- **Required action**:
Reproduce verbatim the part of the blog post that opens with the words containing "3. Also, I hope" and closes with "Hitler and Naziism).".

- **Source text**:
Wednesday, April 27, 2016


As I am busy finishing proofreading and indexing my book, I won't post anything this month.  The title of the book is Darwin's Racism: The Definitive Case, Along With a Close Look at Some of the Forgotten, Genuine Humanitarians of That Time.  I hope it will be available by June.


  1. Have you seen this blog?

    "Until Darwin: Science & the Origins of Race" contains reference materials, deleted comments, musings and further notes to my book

    Until Darwin, Science, Human Variety and the Origins of Race
    London: Pickering and Chatto Publishers, October 2010

    'Brown has tackled a complex subject with tools that could lead to valuable new insights.'
    ---British Journal for the History of Science

  2. Also, have you seen this book?

    Dark Vanishings: Discourse on the Extinction of Primitive Races, 1800-1930.

    The idea of "the extinction of lesser races by superior races" was not something Darwin came up but was prevalent among Christian (even creationist) scholars prior to Darwin's day.

    1. Of all the comments you have left here, I have chosen to respond to this one because I have read "Dark Vanishings" and I briefly communicated with the author Patrick Brantlinger. Brantlinger and I have more in common than not.

      About my work, I will just say that I have no interest in blaming Darwin for later Nazism. I stick strictly to Darwin's own time. I look at some of his contemporaries who were far more humane than he was. Darwin promoted hierarchy, or as he put it, groups subordinate to groups, in the study of nature and evolution, whereas the more humanitarian of his contemporaries were holistic thinkers, who believed the whole wanted each part to be cherished and preserved. I never bring in anachronistic standards or issues, or approach this with hindsight. What was possible in Darwin's time? That is my main concern.
      Leon Zitzer

  3. Also, I hope you agree with me that Weikart, the author of a book trying to blame the Holocaust on Darwinism is an historian suffering from extreme tunnel vision. He is highly critical of everyone's ideas from Bonhoeffer (a Christian theologian who died at the hands of the Nazis and whose books are sold in Evangelical Christian bookstores)-- to Darwin (whose ideas Weikart tried to link as directly as possible to Hitler and Naziism).

    In the latter case Weikert himself ADMITTED that "German Darwinists" before Hitler's day ought not be described as "proto-Nazis."

    Weikert also ADMITTED that the Nazi focus on "blaming the Jews" was not something Darwin came up with, but was for centuries a deeply ingrained prejudice that existed within Catholicism and later, Protestantism.

    In fact the Nazi party was founded in a very Catholic city in Germany.

- **Supplied material**:
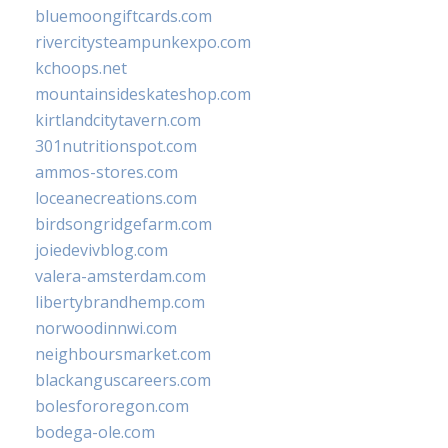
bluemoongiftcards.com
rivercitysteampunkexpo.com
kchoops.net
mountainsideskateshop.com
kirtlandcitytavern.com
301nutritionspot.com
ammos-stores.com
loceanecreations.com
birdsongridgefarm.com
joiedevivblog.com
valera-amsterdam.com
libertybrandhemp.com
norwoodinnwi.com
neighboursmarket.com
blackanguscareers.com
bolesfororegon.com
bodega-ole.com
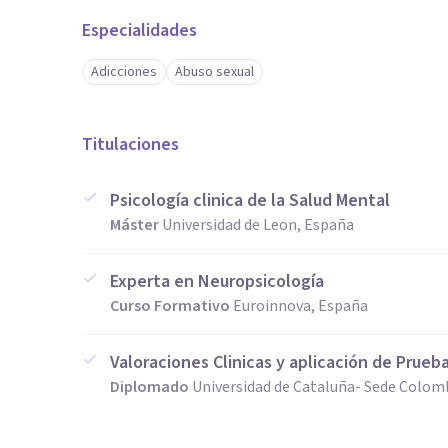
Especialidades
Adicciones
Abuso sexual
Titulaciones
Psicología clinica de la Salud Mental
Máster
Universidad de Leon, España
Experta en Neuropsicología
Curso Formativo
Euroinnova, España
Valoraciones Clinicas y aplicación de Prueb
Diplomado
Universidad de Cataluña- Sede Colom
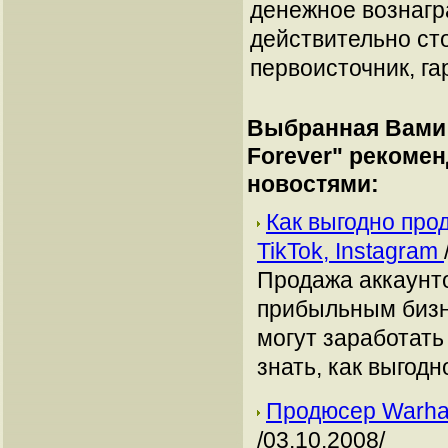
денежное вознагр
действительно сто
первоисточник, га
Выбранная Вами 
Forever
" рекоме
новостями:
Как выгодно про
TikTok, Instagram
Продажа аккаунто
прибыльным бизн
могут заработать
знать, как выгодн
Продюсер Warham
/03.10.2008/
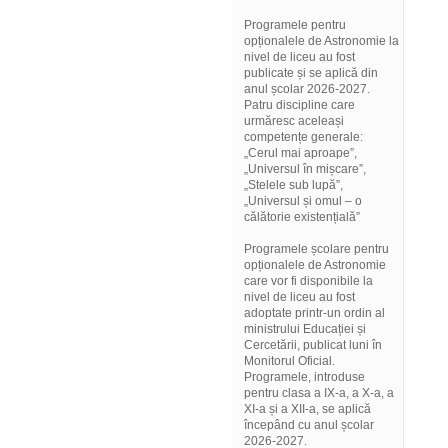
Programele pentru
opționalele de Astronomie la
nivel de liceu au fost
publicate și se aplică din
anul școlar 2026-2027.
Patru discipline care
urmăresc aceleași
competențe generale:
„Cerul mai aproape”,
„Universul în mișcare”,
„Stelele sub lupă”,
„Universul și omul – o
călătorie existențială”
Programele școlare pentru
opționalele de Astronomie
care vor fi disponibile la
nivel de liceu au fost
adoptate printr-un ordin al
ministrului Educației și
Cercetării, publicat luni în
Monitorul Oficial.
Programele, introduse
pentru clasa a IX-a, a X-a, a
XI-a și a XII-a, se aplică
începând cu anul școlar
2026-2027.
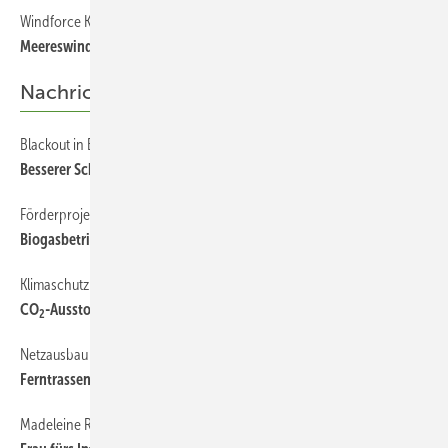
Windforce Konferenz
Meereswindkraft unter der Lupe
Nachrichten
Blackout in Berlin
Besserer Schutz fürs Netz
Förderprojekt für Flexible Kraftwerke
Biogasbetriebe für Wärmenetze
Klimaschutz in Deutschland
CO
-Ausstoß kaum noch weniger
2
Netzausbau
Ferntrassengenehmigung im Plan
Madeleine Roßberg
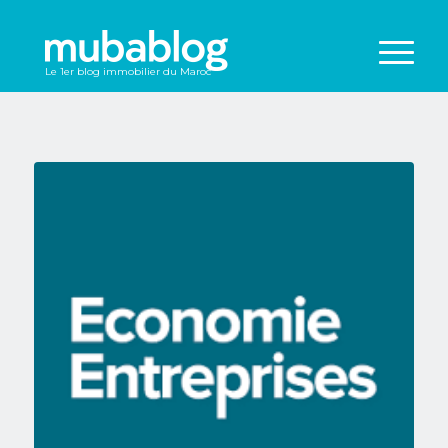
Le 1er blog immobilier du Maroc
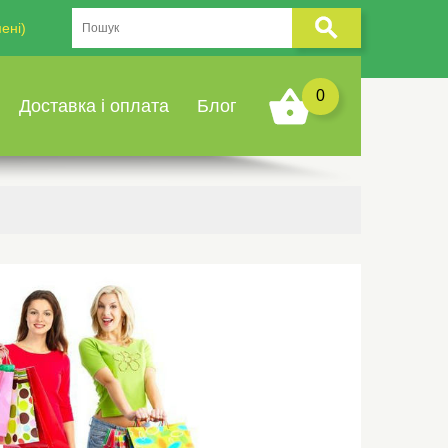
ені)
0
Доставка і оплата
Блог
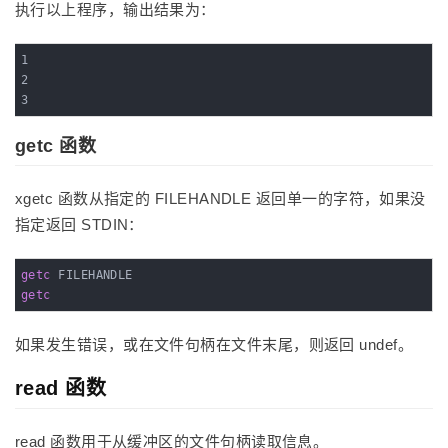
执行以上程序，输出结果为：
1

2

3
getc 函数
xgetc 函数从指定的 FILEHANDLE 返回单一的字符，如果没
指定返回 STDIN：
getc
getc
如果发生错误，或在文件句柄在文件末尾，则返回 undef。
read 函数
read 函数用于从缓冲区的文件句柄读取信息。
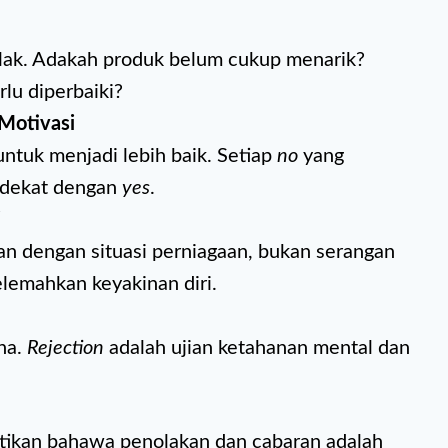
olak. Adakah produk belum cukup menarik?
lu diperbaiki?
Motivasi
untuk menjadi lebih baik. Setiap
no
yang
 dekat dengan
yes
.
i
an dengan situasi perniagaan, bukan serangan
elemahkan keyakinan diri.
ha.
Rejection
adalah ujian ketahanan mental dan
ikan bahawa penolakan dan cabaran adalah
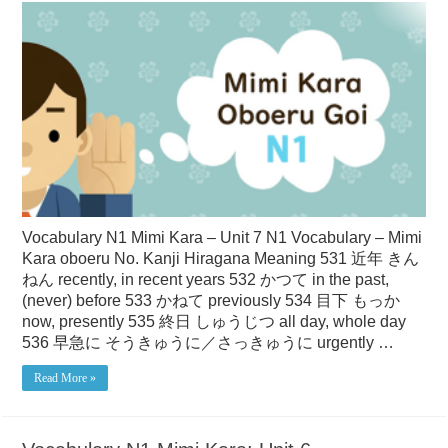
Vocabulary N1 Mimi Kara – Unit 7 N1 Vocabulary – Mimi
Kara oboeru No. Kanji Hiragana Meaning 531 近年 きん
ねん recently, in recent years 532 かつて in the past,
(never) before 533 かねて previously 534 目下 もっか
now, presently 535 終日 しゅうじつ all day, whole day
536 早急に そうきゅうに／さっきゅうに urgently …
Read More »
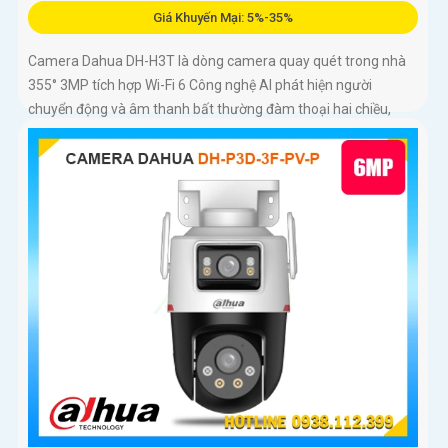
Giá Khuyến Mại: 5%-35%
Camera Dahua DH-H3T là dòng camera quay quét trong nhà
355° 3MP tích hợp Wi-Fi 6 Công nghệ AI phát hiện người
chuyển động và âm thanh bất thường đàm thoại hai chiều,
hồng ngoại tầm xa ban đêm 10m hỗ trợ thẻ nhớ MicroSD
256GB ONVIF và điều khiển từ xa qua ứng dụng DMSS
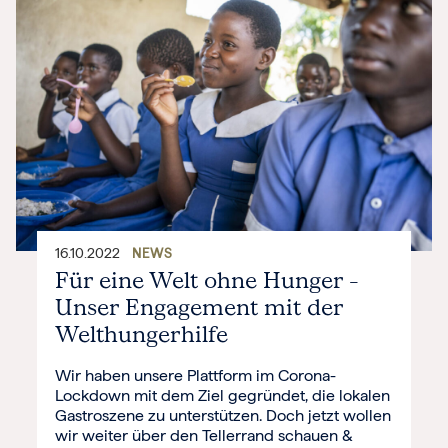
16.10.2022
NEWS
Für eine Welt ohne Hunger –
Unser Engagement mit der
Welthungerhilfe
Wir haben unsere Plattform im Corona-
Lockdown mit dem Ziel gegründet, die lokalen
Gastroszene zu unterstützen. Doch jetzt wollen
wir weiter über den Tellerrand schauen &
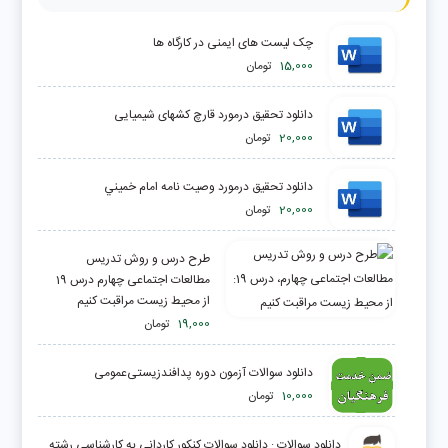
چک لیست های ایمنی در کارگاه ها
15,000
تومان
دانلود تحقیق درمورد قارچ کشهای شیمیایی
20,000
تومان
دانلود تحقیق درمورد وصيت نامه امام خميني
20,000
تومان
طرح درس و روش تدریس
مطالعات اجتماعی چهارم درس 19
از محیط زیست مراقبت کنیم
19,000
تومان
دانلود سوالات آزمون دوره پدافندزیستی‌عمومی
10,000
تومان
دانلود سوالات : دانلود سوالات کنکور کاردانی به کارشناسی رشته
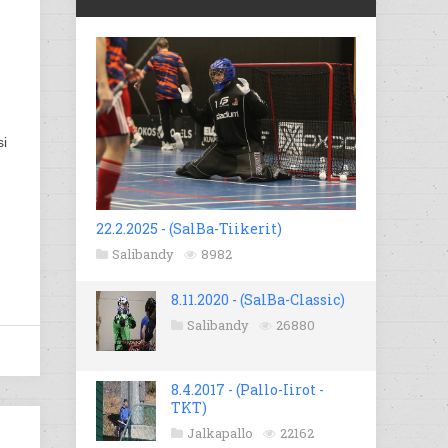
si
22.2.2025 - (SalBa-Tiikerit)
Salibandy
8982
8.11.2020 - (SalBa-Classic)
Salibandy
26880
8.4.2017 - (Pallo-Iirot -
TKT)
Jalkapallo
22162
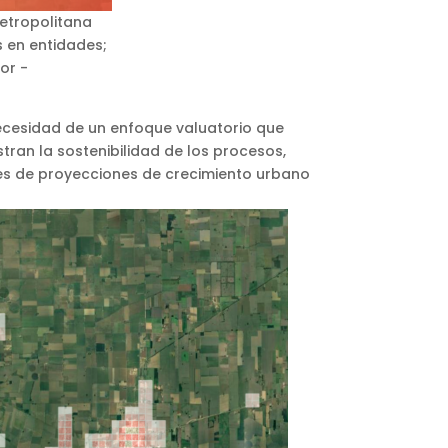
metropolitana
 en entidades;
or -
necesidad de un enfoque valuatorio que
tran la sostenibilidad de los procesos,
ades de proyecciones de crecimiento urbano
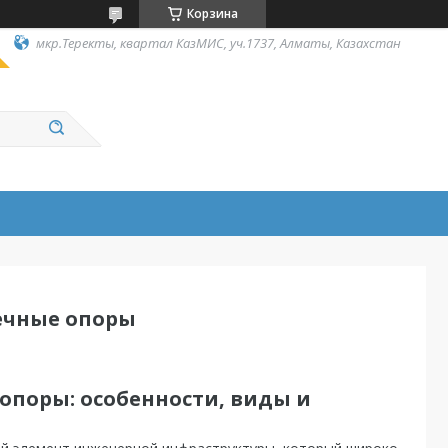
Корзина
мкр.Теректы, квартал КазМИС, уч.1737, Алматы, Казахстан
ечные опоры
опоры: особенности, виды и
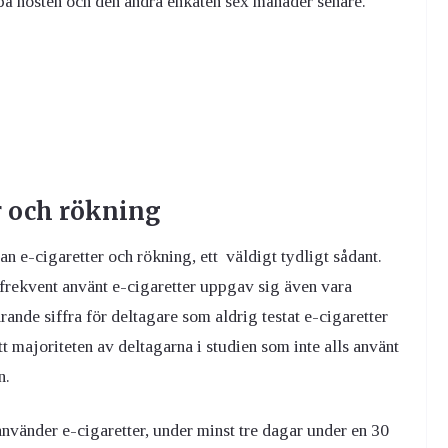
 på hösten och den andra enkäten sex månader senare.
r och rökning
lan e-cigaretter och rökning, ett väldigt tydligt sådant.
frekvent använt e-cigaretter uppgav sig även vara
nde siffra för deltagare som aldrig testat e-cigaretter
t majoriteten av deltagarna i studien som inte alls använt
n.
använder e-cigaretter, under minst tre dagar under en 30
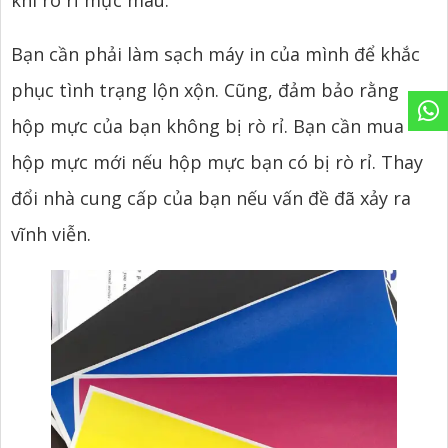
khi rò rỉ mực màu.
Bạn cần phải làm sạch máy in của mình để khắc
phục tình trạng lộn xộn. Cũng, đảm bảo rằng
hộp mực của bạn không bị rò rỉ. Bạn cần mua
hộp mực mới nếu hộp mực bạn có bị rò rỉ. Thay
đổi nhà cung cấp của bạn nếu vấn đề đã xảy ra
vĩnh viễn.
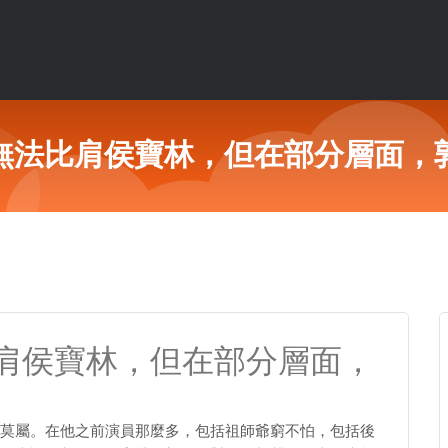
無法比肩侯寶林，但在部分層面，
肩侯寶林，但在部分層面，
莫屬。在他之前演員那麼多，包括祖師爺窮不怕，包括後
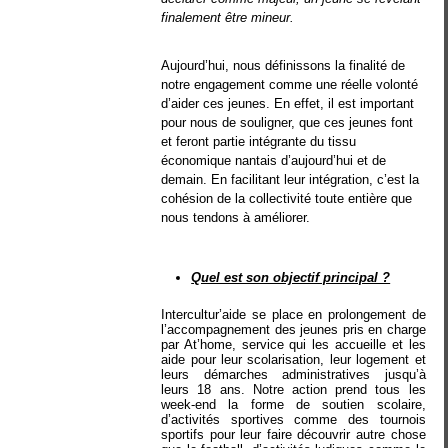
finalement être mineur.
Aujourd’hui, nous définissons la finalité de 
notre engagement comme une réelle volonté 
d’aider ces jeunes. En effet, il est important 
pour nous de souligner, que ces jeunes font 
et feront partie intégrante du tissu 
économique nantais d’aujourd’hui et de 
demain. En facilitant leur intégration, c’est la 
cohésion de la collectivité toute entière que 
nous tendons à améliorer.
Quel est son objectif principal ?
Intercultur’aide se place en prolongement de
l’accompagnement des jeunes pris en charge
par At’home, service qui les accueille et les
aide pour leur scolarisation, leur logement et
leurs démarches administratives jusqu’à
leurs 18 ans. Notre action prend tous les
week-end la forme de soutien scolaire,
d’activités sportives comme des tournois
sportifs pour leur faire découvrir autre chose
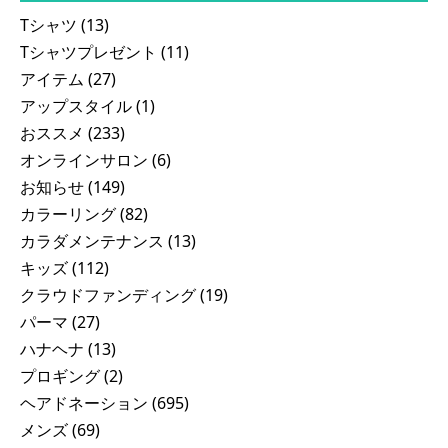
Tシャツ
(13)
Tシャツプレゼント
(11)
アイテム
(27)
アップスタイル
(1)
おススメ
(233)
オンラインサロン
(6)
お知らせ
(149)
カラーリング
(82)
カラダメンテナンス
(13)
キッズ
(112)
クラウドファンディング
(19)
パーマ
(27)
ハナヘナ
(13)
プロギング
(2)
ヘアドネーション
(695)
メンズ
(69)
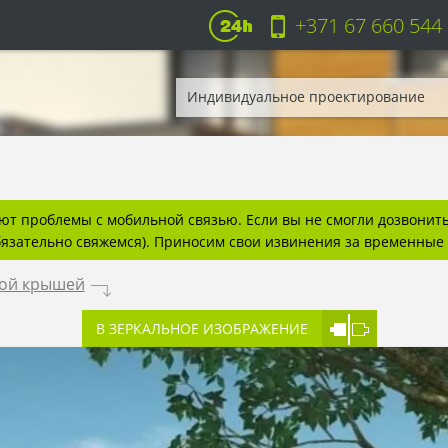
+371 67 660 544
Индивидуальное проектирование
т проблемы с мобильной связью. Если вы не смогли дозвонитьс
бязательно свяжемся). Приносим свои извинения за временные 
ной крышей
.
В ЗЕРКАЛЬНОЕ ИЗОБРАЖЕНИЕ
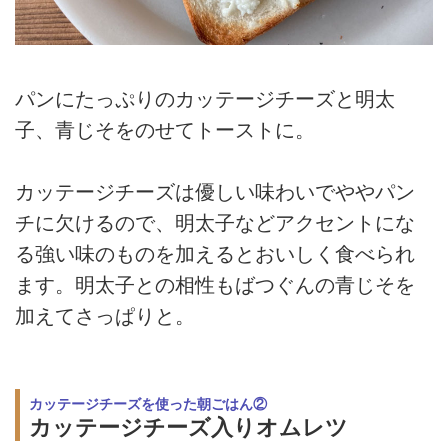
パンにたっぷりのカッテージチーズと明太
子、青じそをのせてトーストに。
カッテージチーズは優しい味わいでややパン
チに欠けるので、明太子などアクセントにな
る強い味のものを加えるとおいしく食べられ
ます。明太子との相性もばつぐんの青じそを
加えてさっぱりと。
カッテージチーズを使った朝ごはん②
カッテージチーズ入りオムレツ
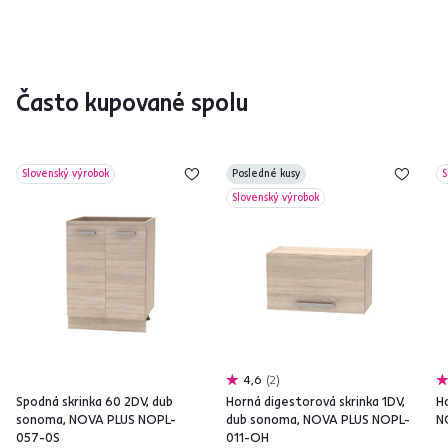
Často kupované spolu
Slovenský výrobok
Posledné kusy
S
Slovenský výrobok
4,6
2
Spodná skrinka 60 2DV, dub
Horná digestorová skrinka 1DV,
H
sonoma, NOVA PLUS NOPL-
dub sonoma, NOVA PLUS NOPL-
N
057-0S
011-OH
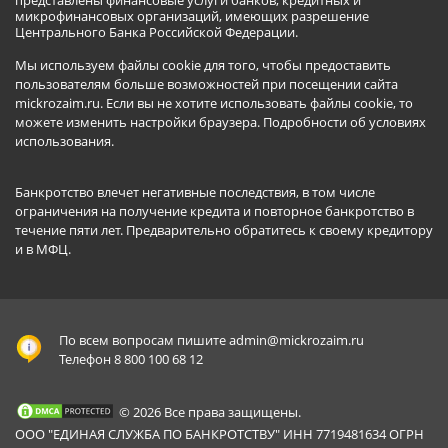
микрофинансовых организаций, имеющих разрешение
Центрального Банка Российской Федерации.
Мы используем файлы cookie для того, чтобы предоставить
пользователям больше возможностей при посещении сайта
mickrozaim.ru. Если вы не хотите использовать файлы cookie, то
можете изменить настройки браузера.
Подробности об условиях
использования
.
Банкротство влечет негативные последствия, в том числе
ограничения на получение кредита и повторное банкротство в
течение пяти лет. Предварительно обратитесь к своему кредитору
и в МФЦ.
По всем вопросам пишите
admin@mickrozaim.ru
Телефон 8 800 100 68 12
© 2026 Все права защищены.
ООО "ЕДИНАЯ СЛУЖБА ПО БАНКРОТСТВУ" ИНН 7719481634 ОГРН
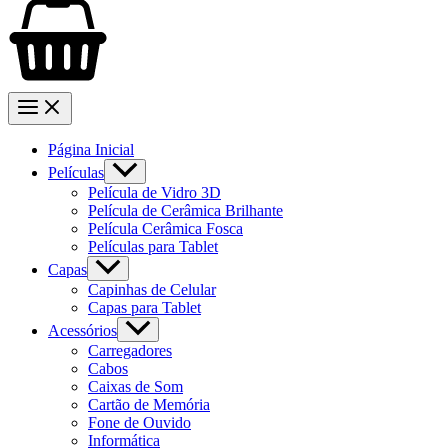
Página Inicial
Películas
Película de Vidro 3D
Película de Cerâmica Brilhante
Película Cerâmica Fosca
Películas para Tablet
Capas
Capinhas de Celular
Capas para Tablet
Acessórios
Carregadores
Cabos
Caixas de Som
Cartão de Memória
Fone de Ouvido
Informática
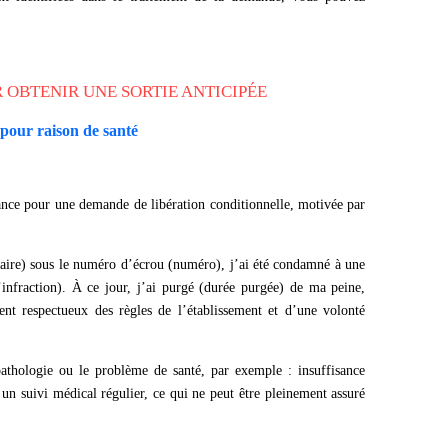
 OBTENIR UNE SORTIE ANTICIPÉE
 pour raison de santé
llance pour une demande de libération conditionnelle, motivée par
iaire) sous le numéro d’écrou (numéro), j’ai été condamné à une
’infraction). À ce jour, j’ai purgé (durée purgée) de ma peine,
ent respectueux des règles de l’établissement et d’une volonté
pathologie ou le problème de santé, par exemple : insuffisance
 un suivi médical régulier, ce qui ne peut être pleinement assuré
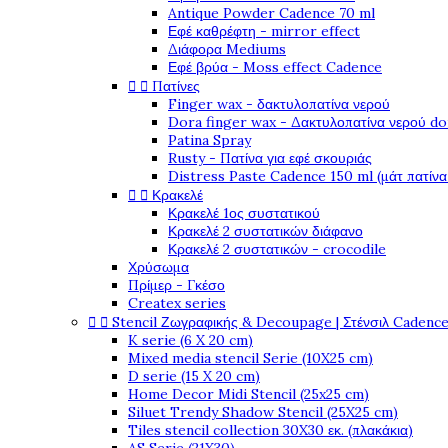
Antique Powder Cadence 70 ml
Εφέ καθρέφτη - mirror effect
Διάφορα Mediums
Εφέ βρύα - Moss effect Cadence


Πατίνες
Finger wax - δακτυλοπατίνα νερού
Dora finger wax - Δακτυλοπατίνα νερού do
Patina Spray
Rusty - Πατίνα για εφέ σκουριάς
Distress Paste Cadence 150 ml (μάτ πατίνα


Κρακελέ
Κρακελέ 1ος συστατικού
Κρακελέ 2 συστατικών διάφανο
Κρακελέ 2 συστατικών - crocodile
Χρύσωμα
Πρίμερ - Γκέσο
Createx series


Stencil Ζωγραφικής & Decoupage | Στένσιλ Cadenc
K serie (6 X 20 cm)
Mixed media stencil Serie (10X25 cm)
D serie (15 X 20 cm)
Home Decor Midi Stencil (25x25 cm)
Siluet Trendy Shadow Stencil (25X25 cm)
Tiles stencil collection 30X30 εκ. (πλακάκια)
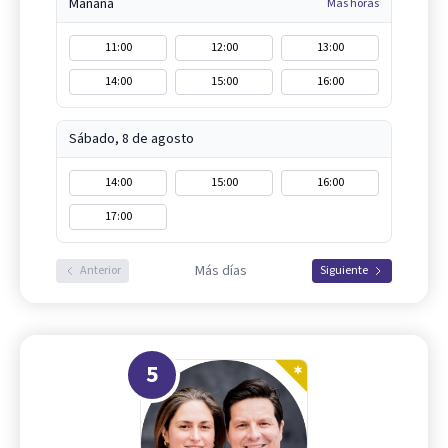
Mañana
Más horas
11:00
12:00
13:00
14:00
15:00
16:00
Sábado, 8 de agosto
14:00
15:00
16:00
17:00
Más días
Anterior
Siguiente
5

- **Exercise output**:
3. Also, I hope you agree with me that Weikart, the author of a book trying to blame the Holocaust on Darwinism is an historian suffering from extreme tunnel vision. He is highly critical of everyone's ideas from Bonhoeffer (a Christian theologian who died at the hands of the Nazis and whose books are sold in Evangelical Christian bookstores)-- to Darwin (whose ideas Weikart tried to link as directly as possible to Hitler and Naziism).